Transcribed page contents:

☆ ☆ ☆ ☆

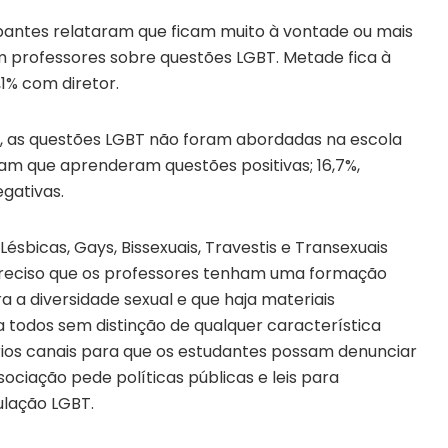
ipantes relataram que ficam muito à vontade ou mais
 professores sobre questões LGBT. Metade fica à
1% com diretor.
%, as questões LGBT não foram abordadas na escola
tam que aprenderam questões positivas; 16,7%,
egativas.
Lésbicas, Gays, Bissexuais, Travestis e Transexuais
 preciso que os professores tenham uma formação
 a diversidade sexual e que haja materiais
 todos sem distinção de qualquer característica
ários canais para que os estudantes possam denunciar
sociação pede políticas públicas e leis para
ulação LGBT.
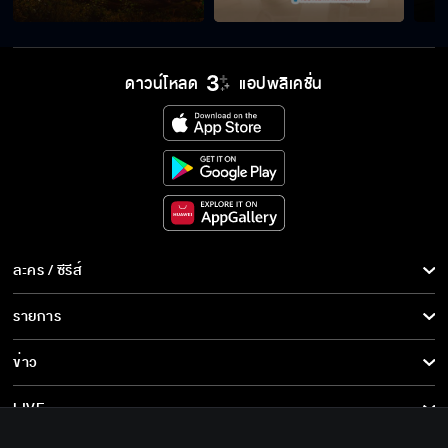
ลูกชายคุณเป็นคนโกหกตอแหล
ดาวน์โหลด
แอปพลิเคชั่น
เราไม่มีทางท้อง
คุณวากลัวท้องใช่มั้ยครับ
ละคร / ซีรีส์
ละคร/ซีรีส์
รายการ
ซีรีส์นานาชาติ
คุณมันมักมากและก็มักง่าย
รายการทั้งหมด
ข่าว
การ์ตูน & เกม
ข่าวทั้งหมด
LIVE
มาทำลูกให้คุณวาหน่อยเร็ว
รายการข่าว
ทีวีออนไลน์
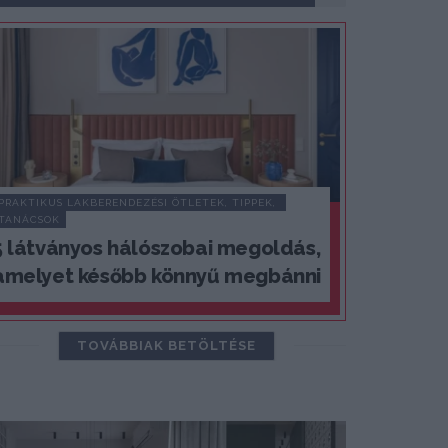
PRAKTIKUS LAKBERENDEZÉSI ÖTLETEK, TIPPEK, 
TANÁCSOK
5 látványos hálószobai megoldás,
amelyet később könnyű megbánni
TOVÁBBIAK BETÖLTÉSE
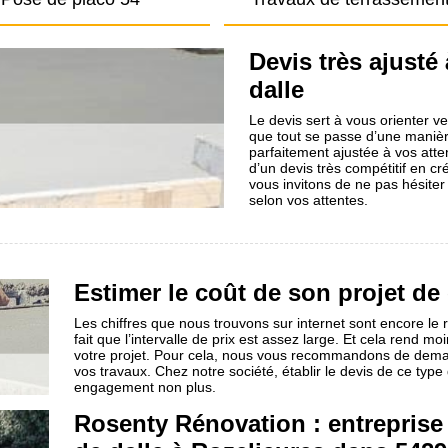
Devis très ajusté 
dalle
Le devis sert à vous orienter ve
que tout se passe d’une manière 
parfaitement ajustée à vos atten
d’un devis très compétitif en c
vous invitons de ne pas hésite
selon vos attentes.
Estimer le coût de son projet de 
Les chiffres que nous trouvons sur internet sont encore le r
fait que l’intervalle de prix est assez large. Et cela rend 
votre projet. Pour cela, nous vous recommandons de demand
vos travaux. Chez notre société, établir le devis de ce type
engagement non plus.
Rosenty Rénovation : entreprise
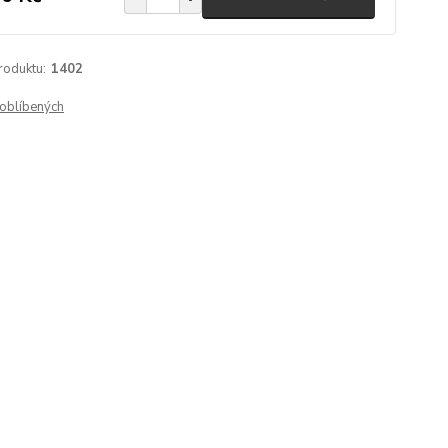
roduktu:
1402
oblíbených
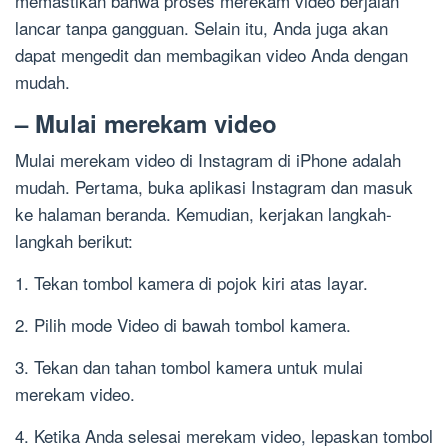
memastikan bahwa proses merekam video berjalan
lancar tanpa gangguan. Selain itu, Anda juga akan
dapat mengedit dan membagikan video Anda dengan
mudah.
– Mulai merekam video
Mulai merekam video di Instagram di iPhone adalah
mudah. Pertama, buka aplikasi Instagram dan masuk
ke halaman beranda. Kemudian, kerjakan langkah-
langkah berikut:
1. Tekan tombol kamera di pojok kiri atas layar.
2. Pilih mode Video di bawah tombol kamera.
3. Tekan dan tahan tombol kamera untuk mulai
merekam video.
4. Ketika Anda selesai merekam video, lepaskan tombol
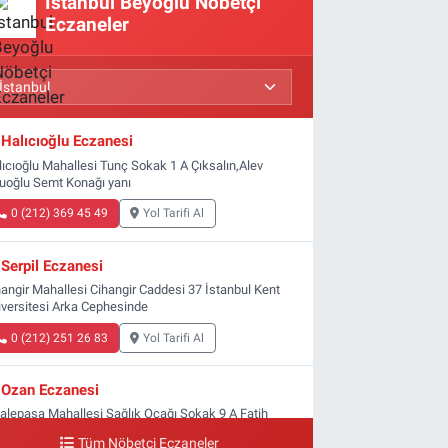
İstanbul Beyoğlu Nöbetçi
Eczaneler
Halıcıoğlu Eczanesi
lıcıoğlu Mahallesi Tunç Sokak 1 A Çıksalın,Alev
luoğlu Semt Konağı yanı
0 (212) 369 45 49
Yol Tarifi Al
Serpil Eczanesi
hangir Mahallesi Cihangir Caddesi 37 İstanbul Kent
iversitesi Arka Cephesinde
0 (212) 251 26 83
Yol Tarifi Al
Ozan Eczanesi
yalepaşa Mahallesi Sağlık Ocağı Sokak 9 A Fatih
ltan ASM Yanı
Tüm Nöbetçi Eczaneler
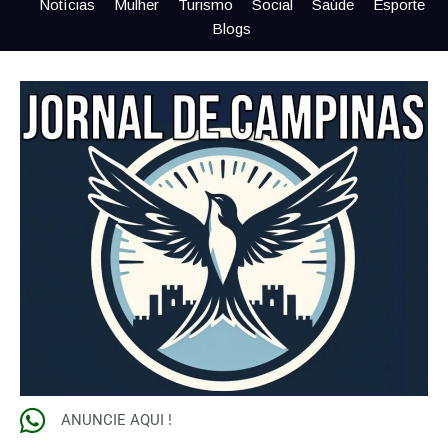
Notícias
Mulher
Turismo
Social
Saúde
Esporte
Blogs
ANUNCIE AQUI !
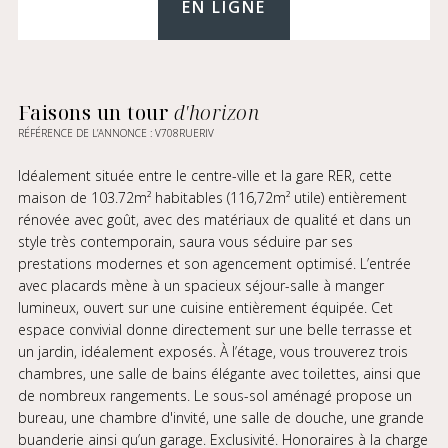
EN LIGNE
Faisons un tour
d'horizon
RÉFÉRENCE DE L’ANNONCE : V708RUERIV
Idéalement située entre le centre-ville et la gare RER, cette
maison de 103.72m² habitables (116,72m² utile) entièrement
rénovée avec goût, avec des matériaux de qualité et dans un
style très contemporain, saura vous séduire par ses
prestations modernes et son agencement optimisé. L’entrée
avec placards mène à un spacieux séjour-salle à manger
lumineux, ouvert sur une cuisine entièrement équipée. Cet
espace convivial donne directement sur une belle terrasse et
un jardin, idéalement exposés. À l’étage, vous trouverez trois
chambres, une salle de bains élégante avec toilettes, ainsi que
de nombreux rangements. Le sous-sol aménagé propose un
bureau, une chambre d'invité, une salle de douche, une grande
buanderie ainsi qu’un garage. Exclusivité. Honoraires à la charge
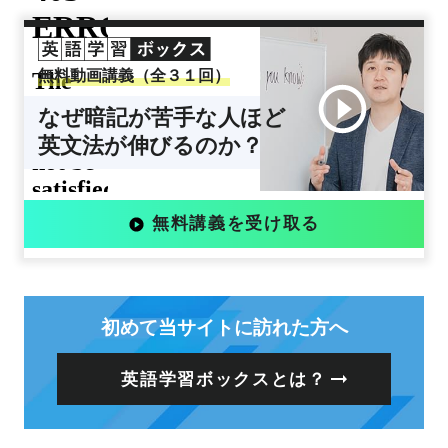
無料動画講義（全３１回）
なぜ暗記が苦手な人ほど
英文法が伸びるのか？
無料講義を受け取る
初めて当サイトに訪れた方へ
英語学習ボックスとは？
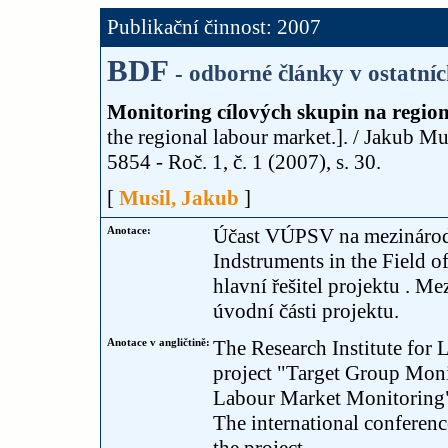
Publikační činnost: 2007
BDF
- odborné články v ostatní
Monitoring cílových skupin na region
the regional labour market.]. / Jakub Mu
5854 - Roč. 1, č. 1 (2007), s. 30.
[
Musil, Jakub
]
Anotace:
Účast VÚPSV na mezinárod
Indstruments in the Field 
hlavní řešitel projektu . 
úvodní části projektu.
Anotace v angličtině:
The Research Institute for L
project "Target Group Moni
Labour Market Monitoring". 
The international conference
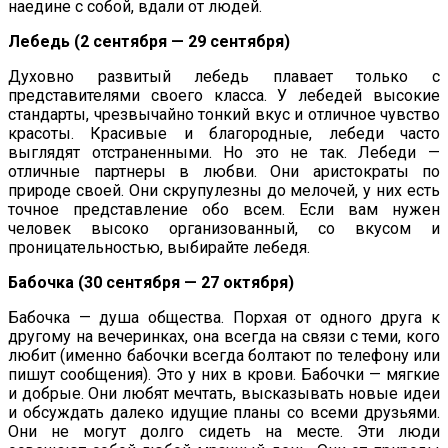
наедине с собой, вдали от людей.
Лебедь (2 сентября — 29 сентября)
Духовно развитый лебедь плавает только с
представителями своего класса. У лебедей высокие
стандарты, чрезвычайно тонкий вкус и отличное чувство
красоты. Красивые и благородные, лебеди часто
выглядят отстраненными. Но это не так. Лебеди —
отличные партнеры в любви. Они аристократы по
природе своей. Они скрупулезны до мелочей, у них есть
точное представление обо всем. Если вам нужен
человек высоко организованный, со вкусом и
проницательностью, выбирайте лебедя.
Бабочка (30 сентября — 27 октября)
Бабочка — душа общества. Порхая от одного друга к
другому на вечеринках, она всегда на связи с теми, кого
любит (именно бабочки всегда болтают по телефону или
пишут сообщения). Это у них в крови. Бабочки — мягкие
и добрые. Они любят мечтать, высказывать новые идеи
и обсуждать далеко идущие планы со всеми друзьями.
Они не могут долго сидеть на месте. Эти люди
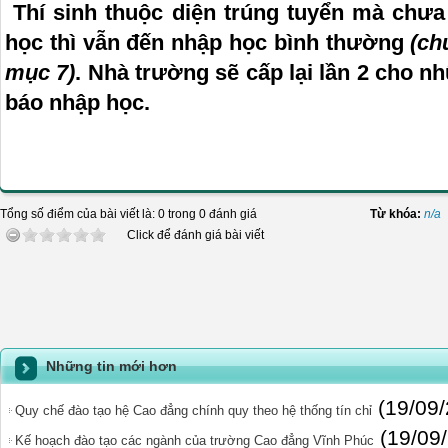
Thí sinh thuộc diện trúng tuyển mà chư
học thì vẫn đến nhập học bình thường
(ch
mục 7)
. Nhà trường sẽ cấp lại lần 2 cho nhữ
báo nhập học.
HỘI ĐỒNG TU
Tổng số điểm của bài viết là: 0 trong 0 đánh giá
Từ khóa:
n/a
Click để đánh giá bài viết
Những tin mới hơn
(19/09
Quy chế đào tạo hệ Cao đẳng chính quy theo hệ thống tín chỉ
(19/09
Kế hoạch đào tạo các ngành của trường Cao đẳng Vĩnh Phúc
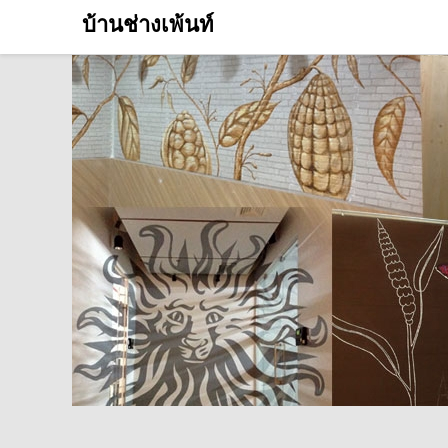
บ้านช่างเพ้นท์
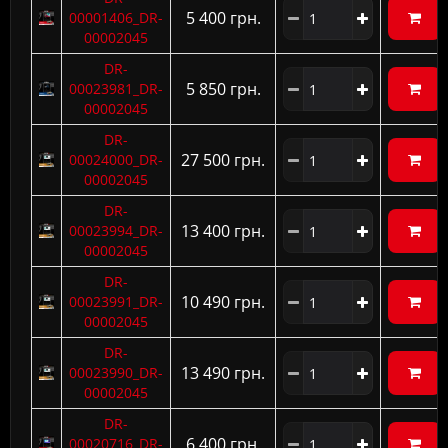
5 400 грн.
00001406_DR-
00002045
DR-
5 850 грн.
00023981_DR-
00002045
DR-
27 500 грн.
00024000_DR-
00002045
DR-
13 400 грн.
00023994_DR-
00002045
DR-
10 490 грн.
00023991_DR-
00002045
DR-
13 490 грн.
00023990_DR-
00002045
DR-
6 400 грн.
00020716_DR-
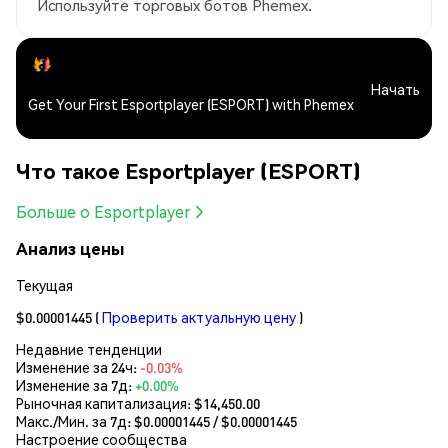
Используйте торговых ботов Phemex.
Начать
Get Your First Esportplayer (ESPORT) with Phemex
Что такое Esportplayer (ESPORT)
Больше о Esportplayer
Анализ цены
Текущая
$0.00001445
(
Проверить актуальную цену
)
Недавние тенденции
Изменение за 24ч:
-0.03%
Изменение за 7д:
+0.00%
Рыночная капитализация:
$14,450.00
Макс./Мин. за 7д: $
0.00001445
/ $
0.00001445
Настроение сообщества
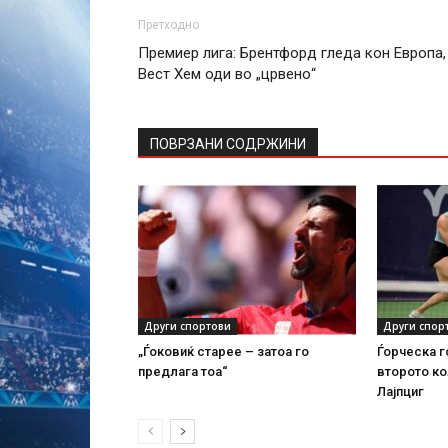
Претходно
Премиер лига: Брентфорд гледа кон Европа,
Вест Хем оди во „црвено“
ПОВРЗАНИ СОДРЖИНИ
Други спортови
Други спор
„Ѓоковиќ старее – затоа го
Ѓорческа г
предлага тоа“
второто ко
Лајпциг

☆ ☆ ☆ ☆

> [WORK TO BE COMPLETED] Write out every line of text in the listing above word for word and in its original order, leaving the pictures out of your answer.

> [ANSWER FOR THIS EXERCISE]
ipantes relataram que ficam muito à vontade ou mais
 professores sobre questões LGBT. Metade fica à
1% com diretor.
%, as questões LGBT não foram abordadas na escola
tam que aprenderam questões positivas; 16,7%,
egativas.
Lésbicas, Gays, Bissexuais, Travestis e Transexuais
 preciso que os professores tenham uma formação
 a diversidade sexual e que haja materiais
 todos sem distinção de qualquer característica
ários canais para que os estudantes possam denunciar
sociação pede políticas públicas e leis para
ulação LGBT.
ลูกชายคุณเป็นคนโกหกตอแหล
ดาวน์โหลด
แอปพลิเคชั่น
เราไม่มีทางท้อง
คุณวากลัวท้องใช่มั้ยครับ
ละคร / ซีรีส์
ละคร/ซีรีส์
รายการ
ซีรีส์นานาชาติ
คุณมันมักมากและก็มักง่าย
รายการทั้งหมด
ข่าว
การ์ตูน & เกม
ข่าวทั้งหมด
LIVE
มาทำลูกให้คุณวาหน่อยเร็ว
รายการข่าว
ทีวีออนไลน์
PRAKTIKUS LAKBERENDEZÉSI ÖTLETEK, TIPPEK, 
TANÁCSOK
5 látványos hálószobai megoldás,
amelyet később könnyű megbánni
TOVÁBBIAK BETÖLTÉSE
Devis très ajusté 
dalle
Le devis sert à vous orienter ve
que tout se passe d’une manière 
parfaitement ajustée à vos atten
d’un devis très compétitif en c
vous invitons de ne pas hésite
selon vos attentes.
Estimer le coût de son projet de 
Les chiffres que nous trouvons sur internet sont encore le r
fait que l’intervalle de prix est assez large. Et cela rend 
votre projet. Pour cela, nous vous recommandons de demand
vos travaux. Chez notre société, établir le devis de ce type
engagement non plus.
Rosenty Rénovation : entreprise
roduktu:
1402
oblíbených
memastikan bahwa proses merekam video berjalan
lancar tanpa gangguan. Selain itu, Anda juga akan
dapat mengedit dan membagikan video Anda dengan
mudah.
– Mulai merekam video
Mulai merekam video di Instagram di iPhone adalah
mudah. Pertama, buka aplikasi Instagram dan masuk
ke halaman beranda. Kemudian, kerjakan langkah-
langkah berikut:
1. Tekan tombol kamera di pojok kiri atas layar.
2. Pilih mode Video di bawah tombol kamera.
3. Tekan dan tahan tombol kamera untuk mulai
merekam video.
4. Ketika Anda selesai merekam video, lepaskan tombol
İstanbul Beyoğlu Nöbetçi
Eczaneler
Halıcıoğlu Eczanesi
lıcıoğlu Mahallesi Tunç Sokak 1 A Çıksalın,Alev
luoğlu Semt Konağı yanı
0 (212) 369 45 49
Yol Tarifi Al
Serpil Eczanesi
hangir Mahallesi Cihangir Caddesi 37 İstanbul Kent
iversitesi Arka Cephesinde
0 (212) 251 26 83
Yol Tarifi Al
Ozan Eczanesi
yalepaşa Mahallesi Sağlık Ocağı Sokak 9 A Fatih
ltan ASM Yanı
Tüm Nöbetçi Eczaneler
Notícias
Mulher
Turismo
Social
Saúde
Esporte
Blogs
ANUNCIE AQUI !
EN LIGNE
Faisons un tour
d'horizon
RÉFÉRENCE DE L’ANNONCE : V708RUERIV
Idéalement située entre le centre-ville et la gare RER, cette
maison de 103.72m² habitables (116,72m² utile) entièrement
rénovée avec goût, avec des matériaux de qualité et dans un
style très contemporain, saura vous séduire par ses
prestations modernes et son agencement optimisé. L’entrée
avec placards mène à un spacieux séjour-salle à manger
lumineux, ouvert sur une cuisine entièrement équipée. Cet
espace convivial donne directement sur une belle terrasse et
un jardin, idéalement exposés. À l’étage, vous trouverez trois
chambres, une salle de bains élégante avec toilettes, ainsi que
de nombreux rangements. Le sous-sol aménagé propose un
bureau, une chambre d'invité, une salle de douche, une grande
buanderie ainsi qu’un garage. Exclusivité. Honoraires à la charge
無料動画講義（全３１回）
なぜ暗記が苦手な人ほど
英文法が伸びるのか？
無料講義を受け取る
初めて当サイトに訪れた方へ
英語学習ボックスとは？
Publikační činnost: 2007
BDF
- odborné články v ostatní
Monitoring cílových skupin na region
the regional labour market.]. / Jakub Mu
5854 - Roč. 1, č. 1 (2007), s. 30.
[
Musil, Jakub
]
Anotace:
Účast VÚPSV na mezinárod
Indstruments in the Field 
hlavní řešitel projektu . 
úvodní části projektu.
Anotace v angličtině:
The Research Institute for L
project "Target Group Moni
Labour Market Monitoring". 
The international conference
наедине с собой, вдали от людей.
Лебедь (2 сентября — 29 сентября)
Духовно развитый лебедь плавает только с
представителями своего класса. У лебедей высокие
стандарты, чрезвычайно тонкий вкус и отличное чувство
красоты. Красивые и благородные, лебеди часто
выглядят отстраненными. Но это не так. Лебеди —
отличные партнеры в любви. Они аристократы по
природе своей. Они скрупулезны до мелочей, у них есть
точное представление обо всем. Если вам нужен
человек высоко организованный, со вкусом и
проницательностью, выбирайте лебедя.
Бабочка (30 сентября — 27 октября)
Бабочка — душа общества. Порхая от одного друга к
другому на вечеринках, она всегда на связи с теми, кого
любит (именно бабочки всегда болтают по телефону или
пишут сообщения). Это у них в крови. Бабочки — мягкие
и добрые. Они любят мечтать, высказывать новые идеи
и обсуждать далеко идущие планы со всеми друзьями.
Они не могут долго сидеть на месте. Эти люди
Thí sinh thuộc diện trúng tuyển mà chư
học thì vẫn đến nhập học bình thường
(ch
mục 7)
. Nhà trường sẽ cấp lại lần 2 cho nhữ
báo nhập học.
HỘI ĐỒNG TU
Tổng số điểm của bài viết là: 0 trong 0 đánh giá
Từ khóa:
n/a
Click để đánh giá bài viết
Những tin mới hơn
(19/09
Quy chế đào tạo hệ Cao đẳng chính quy theo hệ thống tín chỉ
(19/09
Kế hoạch đào tạo các ngành của trường Cao đẳng Vĩnh Phúc
บ้านช่างเพ้นท์
5 400 грн.
00001406_DR-
00002045
DR-
5 850 грн.
00023981_DR-
00002045
DR-
27 500 грн.
00024000_DR-
00002045
DR-
13 400 грн.
00023994_DR-
00002045
DR-
10 490 грн.
00023991_DR-
00002045
DR-
13 490 грн.
00023990_DR-
00002045
DR-
6 400 грн.
00020716_DR-
Используйте торговых ботов Phemex.
Начать
Get Your First Esportplayer (ESPORT) with Phemex
Что такое Esportplayer (ESPORT)
Больше о Esportplayer
Анализ цены
Текущая
$0.00001445
(
Проверить актуальную цену
)
Недавние тенденции
Изменение за 24ч:
-0.03%
Изменение за 7д:
+0.00%
Рыночная капитализация:
$14,450.00
Макс./Мин. за 7д: $
0.00001445
/ $
0.00001445
Настроение сообщества
Претходно
Премиер лига: Брентфорд гледа кон Европа,
Вест Хем оди во „црвено“
ПОВРЗАНИ СОДРЖИНИ
Други спортови
Други спор
„Ѓоковиќ старее – затоа го
Ѓорческа г
предлага тоа“
второто ко
Лајпциг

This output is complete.